After receiving his first lessons from his father, he was admitted to the Royal Academy of Fine Arts in 1773. Upon winning first prize in a drawing contest, he expressed his desire to finish his training in Rome. While soliciting sources for the necessary funds, he went to Paris for some classes at the Académie royale de peinture et de sculpture.

His expenses were secured at the beginning of 1777, when Prince Charles Alexander of Lorraine provided him with an annual scholarship of 300 Florins. He left for Rome later that year, and was placed under the supervision of Anton von Maron, who was responsible for overseeing all of the painters with Austrian citizenship studying there. The length of his stay is not known for certain, but the year 1781 found him in Turin.

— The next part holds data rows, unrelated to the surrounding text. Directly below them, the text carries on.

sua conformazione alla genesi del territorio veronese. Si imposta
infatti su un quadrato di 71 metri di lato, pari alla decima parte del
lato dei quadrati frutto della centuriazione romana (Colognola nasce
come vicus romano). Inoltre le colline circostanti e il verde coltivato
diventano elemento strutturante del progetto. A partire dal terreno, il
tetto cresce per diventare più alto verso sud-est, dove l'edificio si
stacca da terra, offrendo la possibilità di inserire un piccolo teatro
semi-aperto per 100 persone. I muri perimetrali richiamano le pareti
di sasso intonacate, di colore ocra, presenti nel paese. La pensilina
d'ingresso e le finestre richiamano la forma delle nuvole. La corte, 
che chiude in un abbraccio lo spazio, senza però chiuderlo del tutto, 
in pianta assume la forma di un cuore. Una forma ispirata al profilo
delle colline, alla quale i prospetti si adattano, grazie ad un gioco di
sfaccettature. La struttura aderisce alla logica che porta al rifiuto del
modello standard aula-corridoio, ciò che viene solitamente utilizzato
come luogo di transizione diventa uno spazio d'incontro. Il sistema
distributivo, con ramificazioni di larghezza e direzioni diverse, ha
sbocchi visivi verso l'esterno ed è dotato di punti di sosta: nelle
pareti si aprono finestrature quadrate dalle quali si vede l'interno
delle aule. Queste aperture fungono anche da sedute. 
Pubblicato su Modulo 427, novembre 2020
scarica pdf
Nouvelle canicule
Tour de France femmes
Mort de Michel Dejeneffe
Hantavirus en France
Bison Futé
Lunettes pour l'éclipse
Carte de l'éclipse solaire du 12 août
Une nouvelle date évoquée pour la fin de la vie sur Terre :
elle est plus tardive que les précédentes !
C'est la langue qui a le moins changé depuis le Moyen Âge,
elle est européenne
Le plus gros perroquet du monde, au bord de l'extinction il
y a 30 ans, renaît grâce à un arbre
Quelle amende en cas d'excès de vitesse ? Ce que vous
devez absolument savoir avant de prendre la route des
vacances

He specialized in genre scenes and portraits in intimate settings; attracting the interest of several princely courts.

From 1783 to 1787, he lived in Paris, and was said to be in the service of Marie-Antoinette, who he painted, as well as several other members of the royal family. In 1787 he returned to Brussels to marry Isabelle Simons; younger sister of the painter known as Marie de Latour. He eventually went back to Paris, where Isabelle died in 1790. Once again he went to Brussels, to marry a certain Marie-Caroline, about whom nothing is known.

In 1792, he produced a series of portraits of Duchess Flore d'Arenberg and her three children, for the House of Arenberg. This resulted in a further series of portraits, featuring Louis Engelbert, 6th Duke of Arenberg, his wife Pauline, who held numerous titles, and their children. These would be his last known works.

He disappeared from public view soon after the abolition of the French monarchy, and apparently fell into destitution. His death came in 1821, at a refuge operated by the Ursulines. For many years, most of his works were misattributed to other artists, such as Joseph Boze, Domenico Duprà, Jean-Baptiste André Gautier-Dagoty, Lié Louis Périn-Salbreux, and Jean-Frédéric Schall.